When Contact Dermatitis Looks Different from Expected
Contact dermatitis doesn't always produce the classic shape-matching appearance, particularly in chronic cases and when the allergen is airborne or systemically delivered. Airborne contact dermatitis from volatile allergens (colophony in pine resin, formaldehyde from furniture, composite plant allergens) produces a widespread rash on exposed skin areas — face, neck, and forearms — without a clear contact shape. This can be confused with photodermatitis (sun-triggered), airborne viral rash, or rosacea. Photocontact dermatitis requires both the allergen and UV light simultaneously — common allergens include sunscreen chemicals (benzophenone), certain NSAIDs (ketoprofen gel), and plant phototoxins (psoralens in celery, parsnip, and giant hogweed). The rash appears on sun-exposed skin in geometric patterns matching sunlight exposure. Systemic contact dermatitis occurs when a person sensitized through skin contact is later exposed to the same allergen orally (certain foods, medications, or metals) — the rash appears systemically and may include hives, a morbilliform eruption, or the 'baboon syndrome' (intense redness in the groin and buttocks from systemic allergen distribution).
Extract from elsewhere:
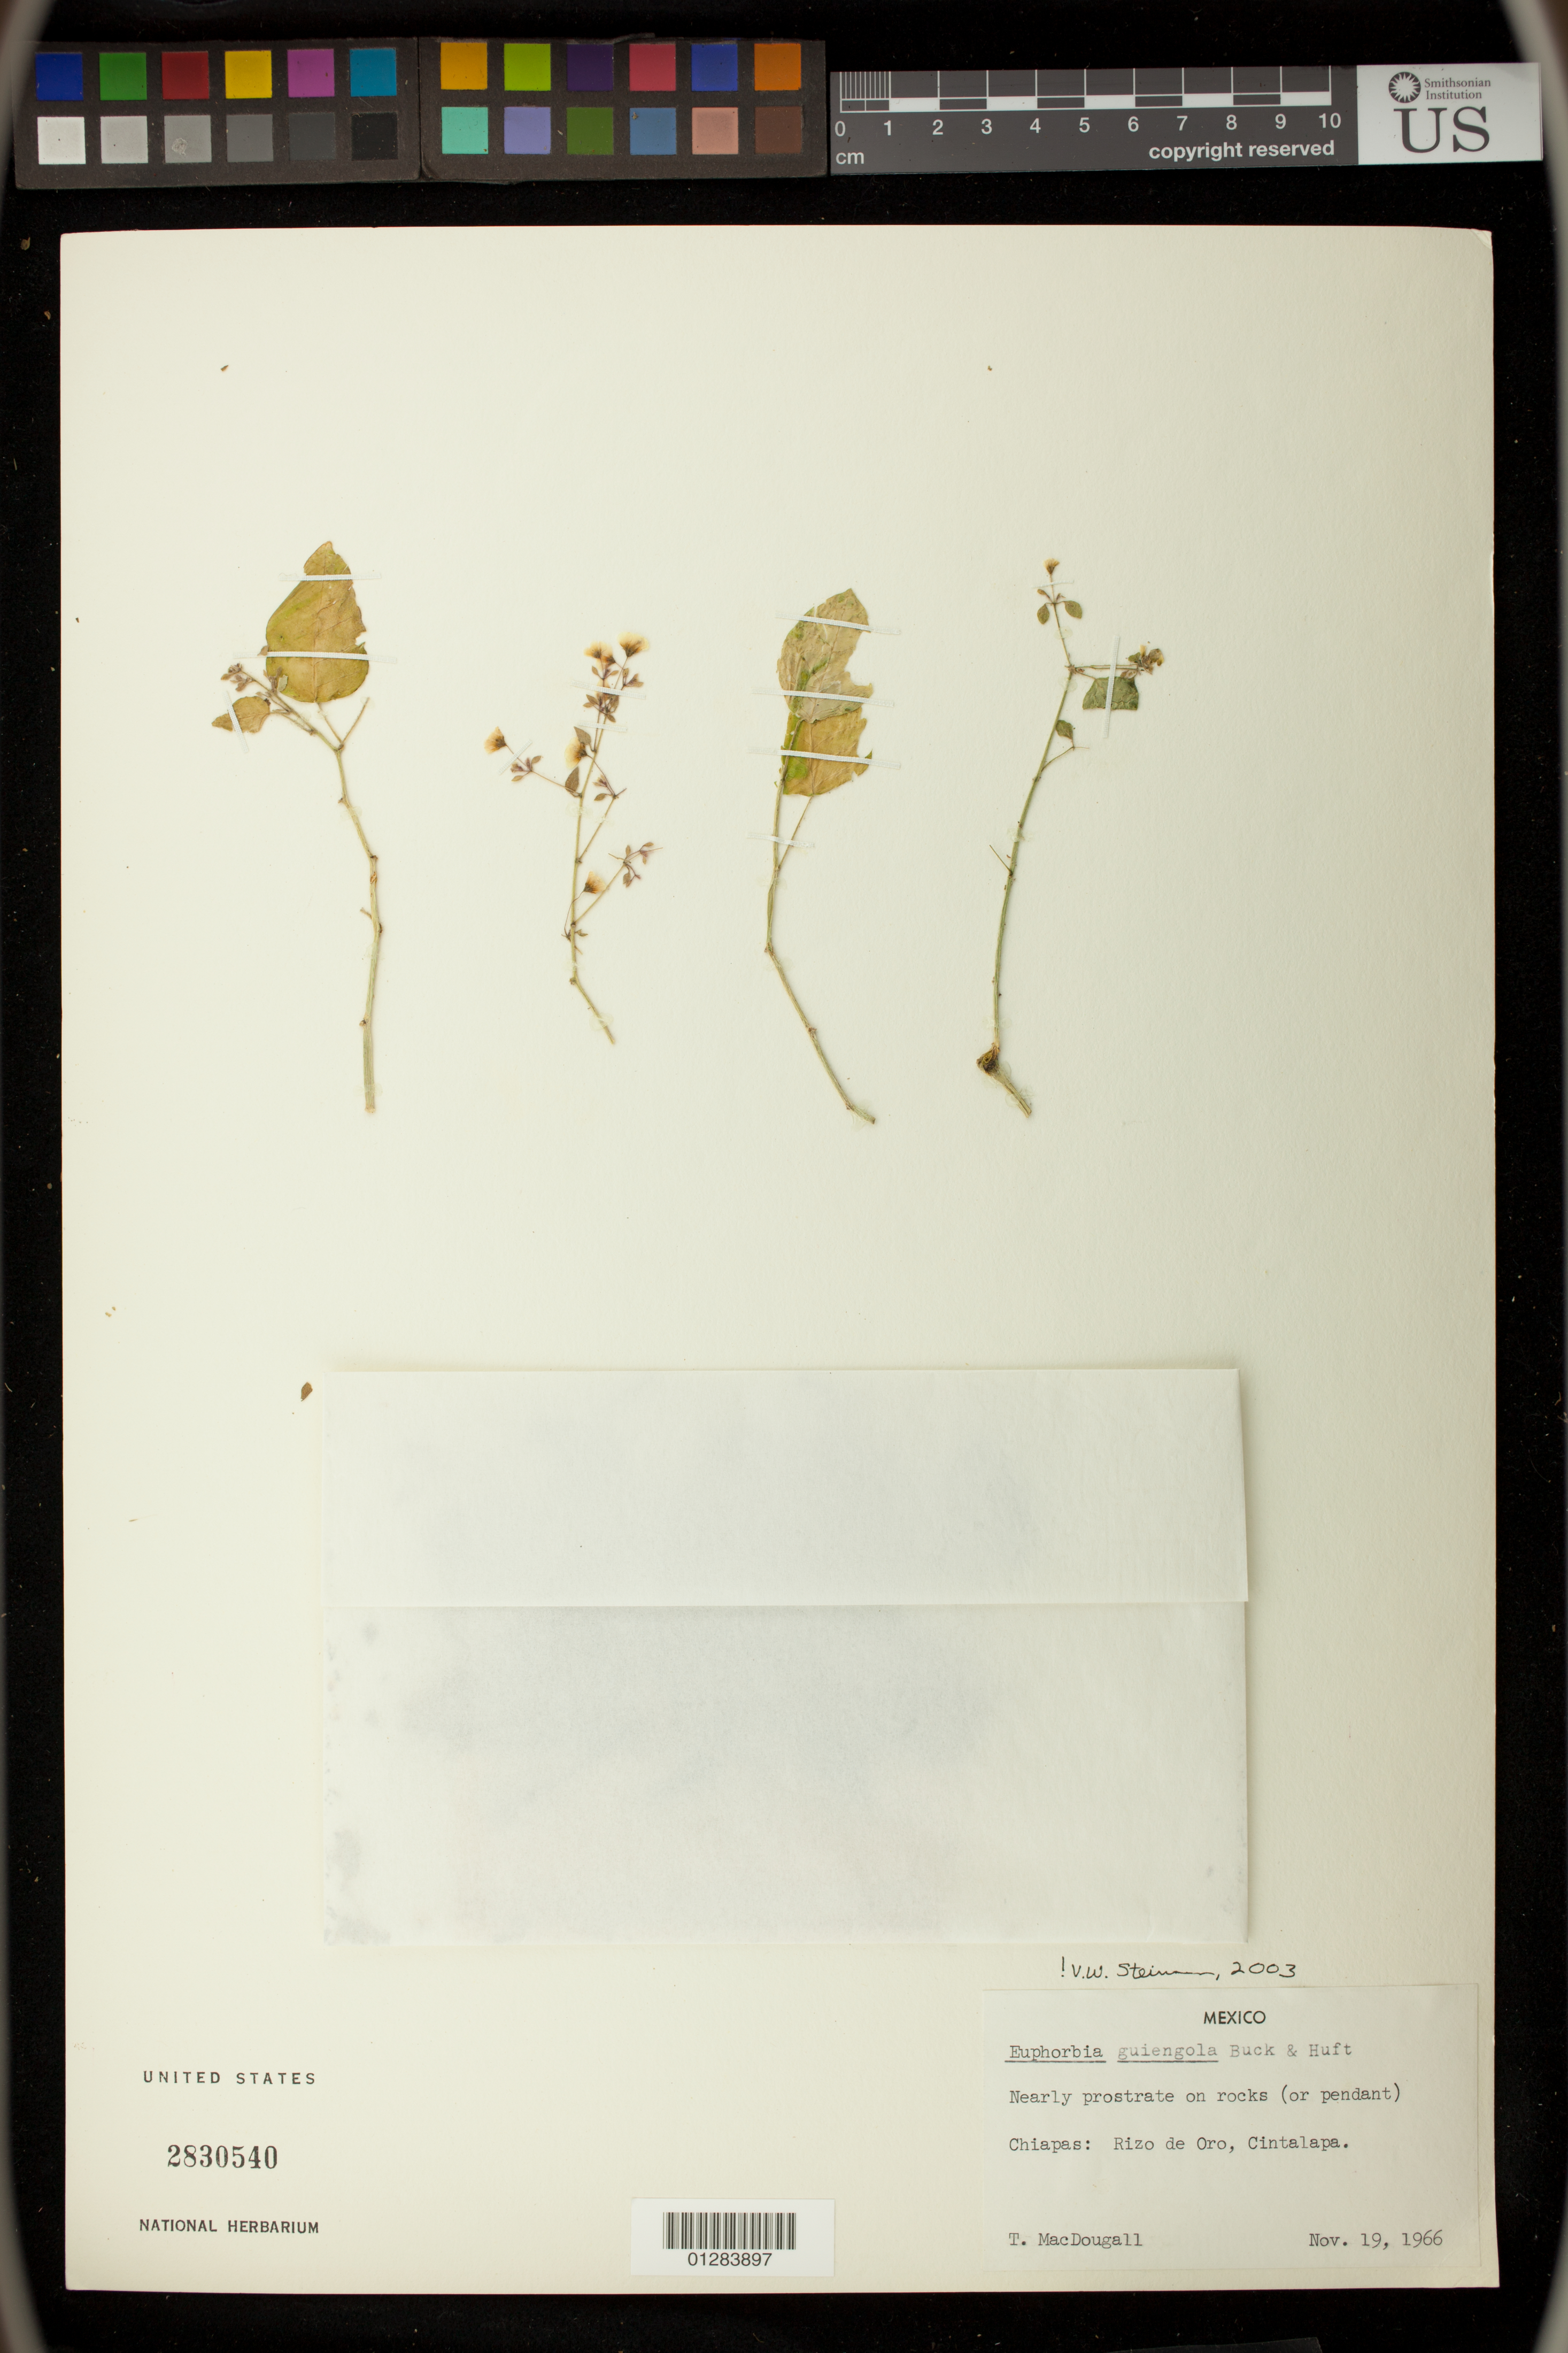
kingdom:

Chronic contact dermatitis loses the distinctive shape-matching feature over time as the skin thickens, lichenifies, and spreads beyond the initial contact zone — at this stage it becomes difficult to distinguish from chronic eczema without patch testing.
Key Symptoms
- Rash in exact shape of contact object (watch, jewelry, elastic band, plant streaks)
- Intense itch, redness, and swelling at the contact site
- Blisters and weeping from allergic contact reactions (nickel, poison ivy)
- Dry, chapped, fissured skin from irritant contact (wet work, harsh soaps)
- Airborne-pattern rash on face and neck without direct contact history
- Rash appearing 24–72 hours after allergen contact (delayed hypersensitivity)
Treatment Options
- Remove the allergen or irritant immediately and wash the skin
- Topical corticosteroid cream (hydrocortisone 1% OTC; prescription for severe ACD)
- Cool compresses for weeping, blistering reactions
- Oral antihistamines for itch — particularly helpful at night
- Oral prednisone for severe, widespread poison ivy or other ACD reactions
- Patch testing to identify specific allergens for permanent avoidance
When to See a Doctor Immediately
- Difficulty breathing or swallowing
- Swelling of the face, lips, or tongue
- High fever or severe chills
- Rapid spreading over a large body surface area
- Extreme pain, dizziness, or confusion
Frequently Asked Questions
Disclaimer
The medical information provided in this article is for educational purposes only and should not replace professional medical advice, diagnosis, or treatment. Always consult with a board-certified dermatologist or primary care physician regarding any severe or persistent skin conditions.